Um empreendedor chega, hoje, em 2013, à Amazônia. Além de se deslumbrar com a paisagem e com o que Euclides da Cunha chamou de “obra inacabada” – que a natureza não teve tempo de terminar -, ele se empolga com as possibilidades de negócios que o rico ecossistema oferece.

O empreendedor acessa a internet, pede ajuda ao oráculo de pesquisas rápidas, e esbarra num universo de informações que evidenciam que o potencial de negócios é real e depende, especificamente, do grau de empreendedorismo da população e, genericamente, do grau de disposição dos investidores.

Ele vai, então, em busca das informações oficiais, aquelas oriundas dos órgãos governamentais federais e estaduais (em algumas localidades, também dos municipais), a respeito do desempenho econômico das atividades produtivas baseadas no tal ecossistema amazônico – que é exuberante, não se pode esquecer.

As respostas são mais que animadoras. Dos órgãos de controle, ele obtém esclarecimentos sobre as facilidades para licenciar o seu empreendimento, e dos órgãos de gestão de políticas públicas, sobre oportunidades de incentivos fiscais. Finalmente, depois de percorrer os órgãos de fomento, responsáveis pela oferta dos fatores de produção (o que os economistas chamam de terra, capital e trabalho), ele passa a ter certeza de que o seu negócio obterá todo o apoio possível.

Diante de perspectivas tão alvissareiras, o nosso herói resolve produzir carne de animais silvestres, e até se pergunta por que ninguém fez isso antes.

Aqui termina o conto de fadas e começa a realidade. Acontece que sempre que o Estado não sabe exatamente o que deve ou não fazer no âmbito de determinado setor da economia, empresários e trabalhadores pagam um preço muito caro pela indecisão pública e pela estagnação econômica que essa indecisão causa. Tal constatação se aplica a praticamente todas as atividades voltadas para a exploração do ecossistema amazônico.

Na Amazônia, a dinâmica econômica é caracterizada por uma letargia inusitada. Parece até que tudo faz parte de um processo cultural que não tem solução, mas não é nada disso. O problema sempre foi e continuará sendo, pelo menos no médio prazo, a falta de competência do Estado para definir o caminho a ser seguido na ocupação produtiva da região.

Voltando ao exemplo da produção de carne de animais silvestres, trata-se de uma atividade simples de instalar e de implemento igualmente fácil, todavia, os agentes públicos não fazem ideia de como se comportar diante da iniciativa do empreendedor.
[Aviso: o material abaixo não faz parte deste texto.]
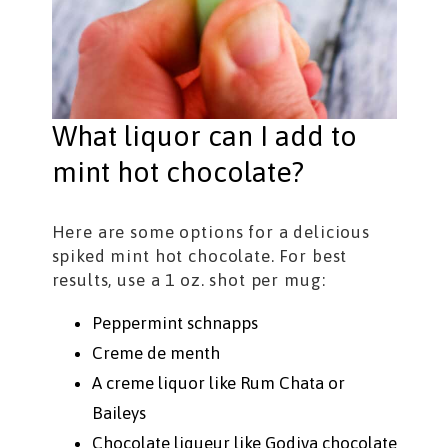
What liquor can I add to
mint hot chocolate?
Here are some options for a delicious
spiked mint hot chocolate. For best
results, use a 1 oz. shot per mug:
Peppermint schnapps
Creme de menth
A creme liquor like Rum Chata or
Baileys
Chocolate liqueur like Godiva chocolate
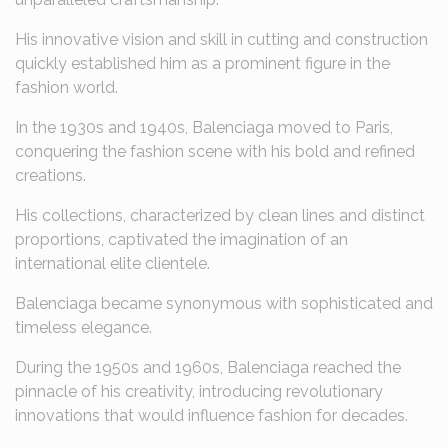
His innovative vision and skill in cutting and construction
quickly established him as a prominent figure in the
fashion world.
In the 1930s and 1940s, Balenciaga moved to Paris,
conquering the fashion scene with his bold and refined
creations.
His collections, characterized by clean lines and distinct
proportions, captivated the imagination of an
international elite clientele.
Balenciaga became synonymous with sophisticated and
timeless elegance.
During the 1950s and 1960s, Balenciaga reached the
pinnacle of his creativity, introducing revolutionary
innovations that would influence fashion for decades.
Assim, no momento em que o empresário resolve entrar nesse negócio, ele se depara com o pior de dois mundos – com os obstáculos impostos ao estabelecimento de um mercado legal, e com as dificuldades decorrentes do cerco ao mercado ilegal. Vale dizer, como o Estado não consegue coibir o mercado ilegal, direciona a sua estrutura para criar dificuldades absurdas, a fim de que o mercado legal não se estabeleça.

O argumento costumeiro e repetido como mantra – que fere o bom senso, mas que poucos têm coragem de enfrentar – é o de que a consolidação do mercado legal, no qual a carne é produzida com tecnologia de manejo e sob controle de qualidade do produto, poderia encobrir a carne ilegal, oriunda do abate no interior da floresta. Um raciocínio distorcido, para dizer o mínimo. Basta retorquir que o abate na floresta é muito mais caro, e se tem proliferado, é justamente porque o mercado legal não existe.

No pior dos dois mundos, entre o mercado legal não consentido e o ilegal ineficazmente coibido, não há saída para o empreendedor.

Só então ele descobre a resposta para aquela pergunta que lhe intrigara, ou seja, a razão pela qual não existem, na região, iniciativas já consolidadas no seguimento da produção de carne de animais silvestres. Mas aí será tarde.